A novel compound heterozygous mutation in the GJB2 gene causing non-syndromic hearing loss in a family

Abstract

Mutations in the GJB2 gene are responsible for up to 50% of cases of non-syndromic recessive hearing loss, with c.35delG, c.167delT and c.235delC being the predominant mutations in many world populations. However, a large number of rare mutations in this gene may also contribute to hearing loss. The aim of the present study was to conduct a clinical and molecular characterization of a Chinese family with non-syndromic hearing loss. Sequence analysis of the GJB2 gene led to the identification of a novel compound heterozygous mutation c.257C>G (p.T86R)/c.605ins46 in two profoundly deaf siblings whose hearing parents were each heterozygous, either for the c.257C>G (paternal) or for the c.605ins46 (maternal) mutations. Both c.257C>G and c.605ins46 are rare GJB2 mutations that have previously been reported to segregate with autosomal recessive hearing loss exclusively in East Asian populations.

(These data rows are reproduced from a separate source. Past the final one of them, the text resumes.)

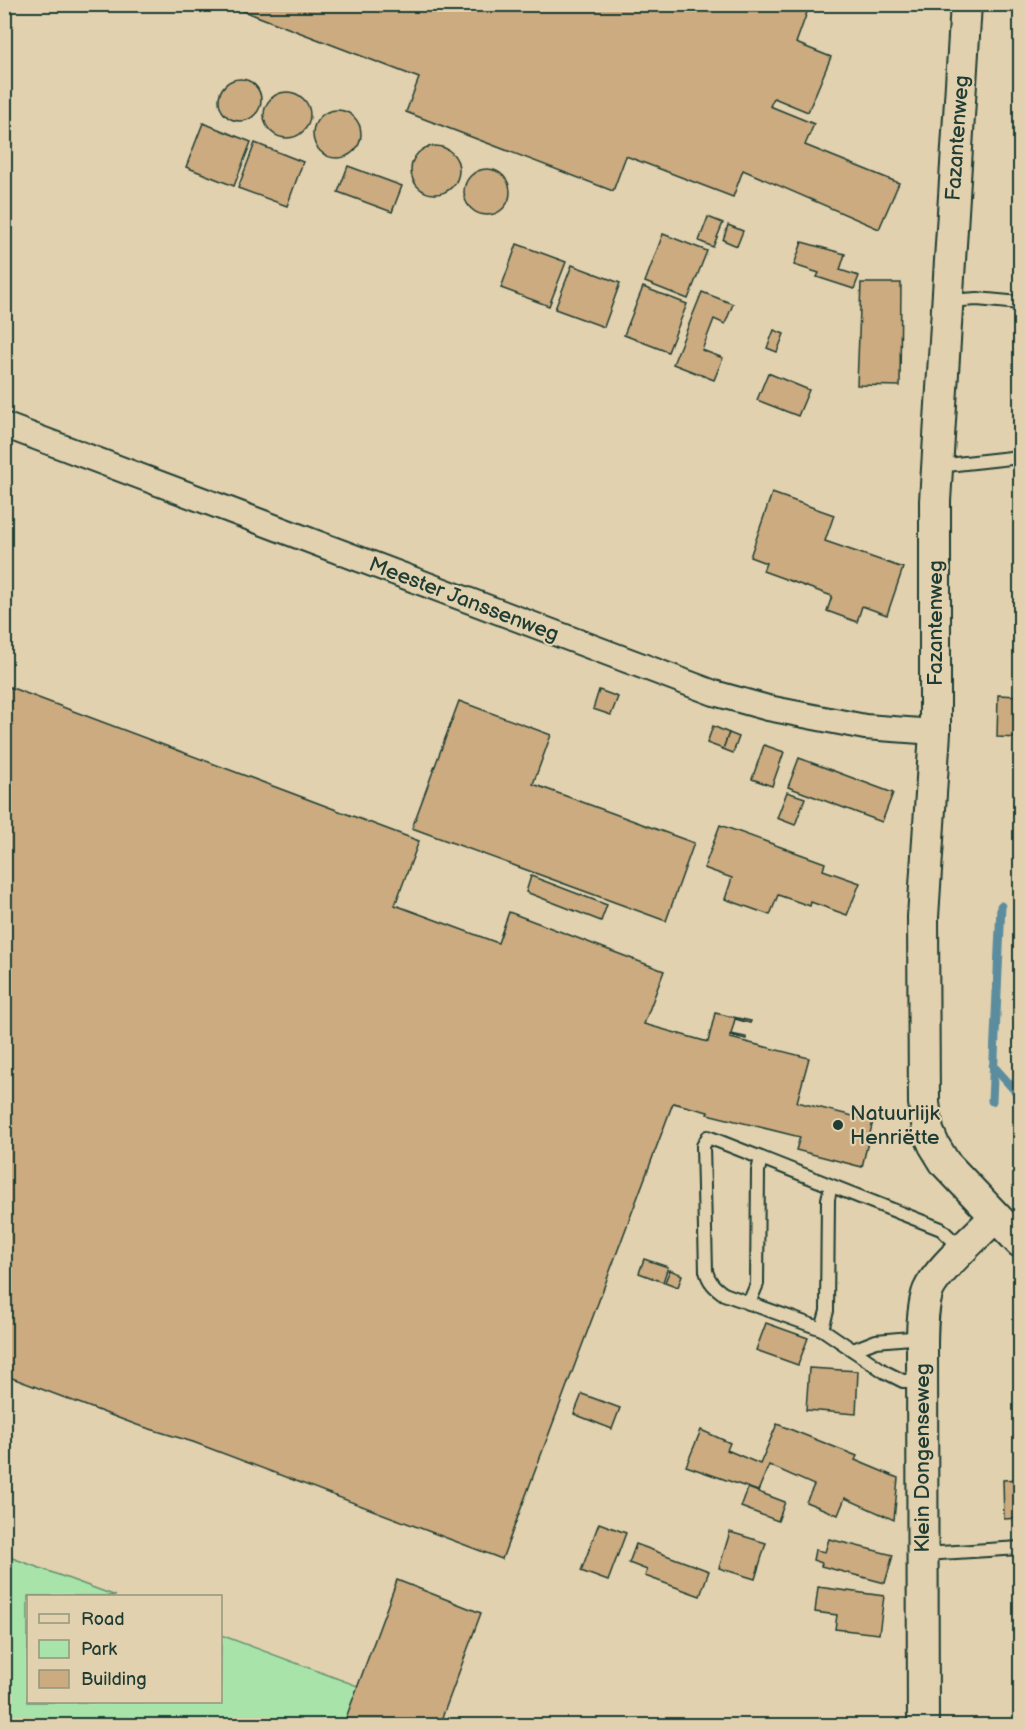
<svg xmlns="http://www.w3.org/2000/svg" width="1025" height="1730" viewBox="0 0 1025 1730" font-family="'Balsamiq Sans',sans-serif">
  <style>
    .green { fill: #a8e4aa; stroke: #64906f; stroke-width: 1.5 }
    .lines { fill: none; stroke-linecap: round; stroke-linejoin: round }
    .stream { stroke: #5c8d9e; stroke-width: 9 }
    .building { fill: #cbab7f; stroke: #1f3d34; stroke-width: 1.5 }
    .service-casing { stroke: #1f3d34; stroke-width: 16 }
    .minor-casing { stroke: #1f3d34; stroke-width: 28 }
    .tertiary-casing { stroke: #1f3d34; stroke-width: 34 }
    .service { stroke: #e2d1ae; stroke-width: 12 }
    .minor { stroke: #e2d1ae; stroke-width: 24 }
    .tertiary { stroke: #e2d1ae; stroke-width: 30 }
    .poi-dot { fill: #1f3d34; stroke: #e2d1ae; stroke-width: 2 }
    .labels { text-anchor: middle; stroke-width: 4.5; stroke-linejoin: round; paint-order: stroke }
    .street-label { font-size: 21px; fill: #1f3d34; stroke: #e2d1ae }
    .poi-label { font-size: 21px; fill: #1f3d34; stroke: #e2d1ae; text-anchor: start }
  </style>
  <rect width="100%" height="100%" fill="#e2d1ae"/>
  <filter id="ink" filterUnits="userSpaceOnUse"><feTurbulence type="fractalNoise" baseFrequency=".0167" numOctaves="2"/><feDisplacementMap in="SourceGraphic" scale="12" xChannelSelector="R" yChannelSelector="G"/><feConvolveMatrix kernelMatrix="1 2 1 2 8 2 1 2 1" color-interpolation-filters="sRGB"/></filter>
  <g filter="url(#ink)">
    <!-- green -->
    <path class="green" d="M4,1555l112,41h-88v106h192l1,-67 241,90h-451l-7,-2z"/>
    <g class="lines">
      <!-- stream -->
      <g class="stream">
        <path d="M993,1066l27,30"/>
        <path d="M992,1101l9,-195"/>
      </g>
    </g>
    <!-- building -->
    <g class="building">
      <path d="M225,4h585l-14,39 35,14 -23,55 -34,-14 -4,8 44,18 -9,21 94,38 -20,46 -136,-59 -10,27 -107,-41 -13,35 -207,-79 13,-34z"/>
      <circle cx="240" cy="100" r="21"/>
      <circle cx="287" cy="115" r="23"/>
      <circle cx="337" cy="134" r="24"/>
      <path d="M203,123l48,19 -17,44 -48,-19z"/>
      <path d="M255,143l48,19 -16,44 -49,-18z"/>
      <circle cx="435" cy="170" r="24"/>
      <path d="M348,166l54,20 -10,26 -54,-20z"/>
      <circle cx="487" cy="192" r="23"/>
      <path d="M708,217l15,6 -10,24 -14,-6z"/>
      <path d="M728,225l15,6 -6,15 -14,-6z"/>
      <path d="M663,234l44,17 -19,48 -43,-17z"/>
      <path d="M802,242l43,12 -5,16 19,6 -5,13 -37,-12 2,-4 -25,-8z"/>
      <path d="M517,244l49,18 -17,44 -48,-18z"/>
      <path d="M572,265l48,18 -16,44 -49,-18z"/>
      <path d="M861,283h40l-1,103 -43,-1z"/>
      <path d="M643,287l44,17 -19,48 -44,-17z"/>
      <path d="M702,292l31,12 -8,20 -11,-5 -12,31 21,8 -9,22 -41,-16z"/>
      <path d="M774,330l10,4 -7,18 -10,-4z"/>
      <path d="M768,373l41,17 -11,26 -41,-16z"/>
      <rect x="1017" y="472" width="3" height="59"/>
      <path d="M772,493l62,22 -9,26 78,27 -16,47 -25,-9 -5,16 -30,-11 5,-15 -69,-25 3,-8 -16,-6z"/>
      <path d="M1020,552v32h-3l-2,-31z"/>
      <path d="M4,685l415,156 -24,64 103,38 11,-31 155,59 -20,53 64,18 7,-29 36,8 -1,2 -15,-4 -4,15 15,3v2l-16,-4v3l79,20 -12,44 76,19 -11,46 -66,-17 4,-13 -93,-23 1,-2 -35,-9 -171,456 -309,-117 -56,-17 -133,-50z"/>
      <path d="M599,690l19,7 -7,18 -18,-6z"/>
      <path d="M998,695l22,1v42l-23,-1z"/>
      <path d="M459,701l92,34 -18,49 161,59 -28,78 -254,-93z"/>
      <path d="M713,726l16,7 -6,16 -16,-6z"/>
      <path d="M729,733l10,4 -6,16 -10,-4z"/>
      <path d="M764,745l20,7 -12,34 -20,-7z"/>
      <path d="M799,758l94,35 -11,29 -94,-35z"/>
      <path d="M787,792l18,6 -10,27 -18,-7z"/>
      <path d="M720,825l105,38 -2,7 37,13 -13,32 -36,-13 -1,4 -32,-11 -8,20 -45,-16 7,-21 -28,-10z"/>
      <path d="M531,876l76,29 -6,16 -75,-29z"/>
      <path d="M644,1259l24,8 -5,15 -24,-9z"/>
      <path d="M670,1270l12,5 -4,12 -13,-5z"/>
      <path d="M766,1323l42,15 -10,27 -42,-15z"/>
      <path d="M809,1368l49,3 -2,43 -50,-4z"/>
      <path d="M582,1394l38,14 -8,21 -38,-15z"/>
      <path d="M777,1424l80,32 -2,4 43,18 -4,42 -49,-22 -7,17 -32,-13 8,-17 -45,-20 -11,26 -72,-25 15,-36 29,13 -3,7 33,14z"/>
      <path d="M1020,1479v39l-16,1 -1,-39z"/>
      <path d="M748,1488l37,14 -7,19 -37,-14z"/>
      <path d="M599,1523l27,10 -18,48 -27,-10z"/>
      <path d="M730,1532l36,11 -11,36 -36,-11z"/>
      <path d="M829,1539l64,16 -8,28 -64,-17 1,-3 -9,-3 2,-10 10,2z"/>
      <path d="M636,1544l73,27 -9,25 -55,-20 2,-6 -18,-7z"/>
      <path d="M397,1580l84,33 -42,113h-96z"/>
      <path d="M818,1587l66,9 -5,38 -44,-5 2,-14 -22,-3z"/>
    </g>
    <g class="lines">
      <defs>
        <g id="service">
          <path d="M948,301l29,-2 43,4"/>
          <path d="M938,466l82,-9"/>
          <path d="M749,1303l8,-19 1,-113 3,-13"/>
          <path d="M822,1329l5,-18 1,-112 3,-13"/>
          <path d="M853,1350l23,-9 46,-4"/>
          <path d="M922,1381h-19l-18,-9 -63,-43 -98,-35c-10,-7 -15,-12 -18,-23l-3,-125 5,-9 233,92 21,20"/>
          <path d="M924,1554l96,-6"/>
        </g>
        <path id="minor" d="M4,425l710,268 54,15 97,19 70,5"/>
        <g id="tertiary">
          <path d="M966,4l-31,497v231l-12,185 1,186 4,28 6,14 11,18 75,79"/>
          <path d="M923,1726l-1,-376c0,-18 0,-38 5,-56 5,-20 52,-60 68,-77"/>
        </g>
      </defs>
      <!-- service casing -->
      <use href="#service" class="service-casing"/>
      <!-- minor casing -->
      <use href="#minor" class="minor-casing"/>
      <!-- tertiary casing -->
      <use href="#tertiary" class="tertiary-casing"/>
      <!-- service -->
      <use href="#service" class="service"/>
      <!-- minor -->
      <use href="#minor" class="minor"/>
      <!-- tertiary -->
      <use href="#tertiary" class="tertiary"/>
    </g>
  </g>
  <!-- markers -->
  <circle class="poi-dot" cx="838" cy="1125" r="6"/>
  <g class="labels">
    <!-- street labels -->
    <g class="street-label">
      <text transform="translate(957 138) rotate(-86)" y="7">Fazantenweg</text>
      <text transform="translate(464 599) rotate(21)" y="7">Meester Janssenweg</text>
      <text transform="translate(935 623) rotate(-90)" y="7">Fazantenweg</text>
      <text transform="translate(922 1458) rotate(-90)" y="7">Klein Dongenseweg</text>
    </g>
    <!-- poi labels -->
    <g class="poi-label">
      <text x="850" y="1120">Natuurlijk<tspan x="850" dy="24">Henriëtte</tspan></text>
    </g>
  </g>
  <!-- margin -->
  <rect width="1025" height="1730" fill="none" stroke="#e2d1ae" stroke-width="24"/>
  <rect x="12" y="12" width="1001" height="1706" fill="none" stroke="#1f3d34" stroke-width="2" filter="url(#ink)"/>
  <!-- legend -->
  <rect x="27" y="1595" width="195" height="108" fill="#e2d1ae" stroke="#94967d" stroke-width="1.5"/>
  <rect x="39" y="1614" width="30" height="9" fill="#e2d1ae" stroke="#94967d" stroke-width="1.5"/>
  <text x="81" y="1625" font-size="18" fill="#1f3d34">Road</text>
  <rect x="39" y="1640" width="30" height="18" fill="#a8e4aa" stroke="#94967d" stroke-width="1.5"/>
  <text x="81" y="1655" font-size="18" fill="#1f3d34">Park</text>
  <rect x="39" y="1670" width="30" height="18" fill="#cbab7f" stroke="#94967d" stroke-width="1.5"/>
  <text x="81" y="1685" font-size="18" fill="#1f3d34">Building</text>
</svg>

To study the pathogenic effect of the compound heterozygous mutation, a three-dimensional model was constructed and Anolea mean force potential energy was predicted for a bioinformatic structural analysis. HEK293 cells were used to study the pathogenic effect of mutant connexin 26 proteins. The results suggested that the c.257C>G (p.T86R)/c.605ins46 mutations in the GJB2 gene provides a novel molecular explanation for the role of the GJB2 gene in hearing loss.

Figure 1

Pedigree and genotypes of the family showing the novel compound heterozygous GJB2 c.257C>G (p.T86R) and c.605ins46 mutations.

Figure 2

Bioinformatic estimation of the 3D structures of the wild-type (WT) and c.257C>G Cx26 proteins. The secondary structure of Cx26 is shown by solid purple cylinders (α-helices), yellow arrows (β-sheet) and white loops (turn). (A). 3D structures of the Cx26-WT and Cx26-c.257C>G proteins (blue, amino acid residue position before mutation; red, position after mutation). Local 3D structures of (a) the WT protein, (c) the Cx26-c.257C>G protein and (b) their overlapping structures are shown (blue and red indicate amino acid residues of the WT and Cx26-c.257C>G proteins, respectively). (B). The graphs show computer modeling from the SWISS-MODEL workspace. An evaluation was performed using the Anolea mean force potential to assess the quality of the model and the stability of the folding of protein chains. The Anolea mean force potential changed the WT (top) and c.257C>G (bottom) versions of the Cx26 protein. The arrows and boxes indicate amino acid residue 86, located in the TM2 region of the human Cx26 protein.

Figure 3

Bioinformatic estimation of the 3D structures of the wild-type (WT) and c.605ins46 Cx26 proteins. (A). 3D structures of the Cx26-WT and Cx26-c.605ins46 proteins (blue, amino acid residue position before mutation; red, position after mutation). The local 3D structures of the (a) WT and (b) Cx26-c.605ins46 proteins are shown. (B) The graphs show computer modeling from the SWISS-MODEL workspace. An evaluation was performed using the Anolea mean force potential to assess the quality of the model and the stability of the folding of protein chains. Anolea mean force potential changes of the WT (top) and c.605ins46 (bottom) versions of the Cx26 protein. The arrows and boxes indicate amino acid residues 105–125, located in the cytoplastic loop (CL) region, and residues 202–217, located in the TM4 region of the human Cx26 protein.

Figure 4

Immunocytochemical analysis of wild-type (WT) and mutant Cx26 protein expression in transfected HEK293 cells. (A). The cellular localization of wild-type and mutant Cx26 proteins. The Cx26-WT protein localized to the membrane and formed gap junction plaques between adjacent cells, unlike the mutant Cx26 proteins. (B). Co-expression of Cx26-WT-mCherry and Cx26-c.257C>G-EGFP. The gap junction is visible between cell pairs. (C) mCherry-tagged Cx26-WT co-expressed with EGFP-tagged Cx26-605ins46 also formed gap junctions in cell pairs. (D) Co-expressed Cx26-c.257C>G-EGFP and Cx26-605ins46-mCherry did not form gap junctions but were expressed in the cytoplasm.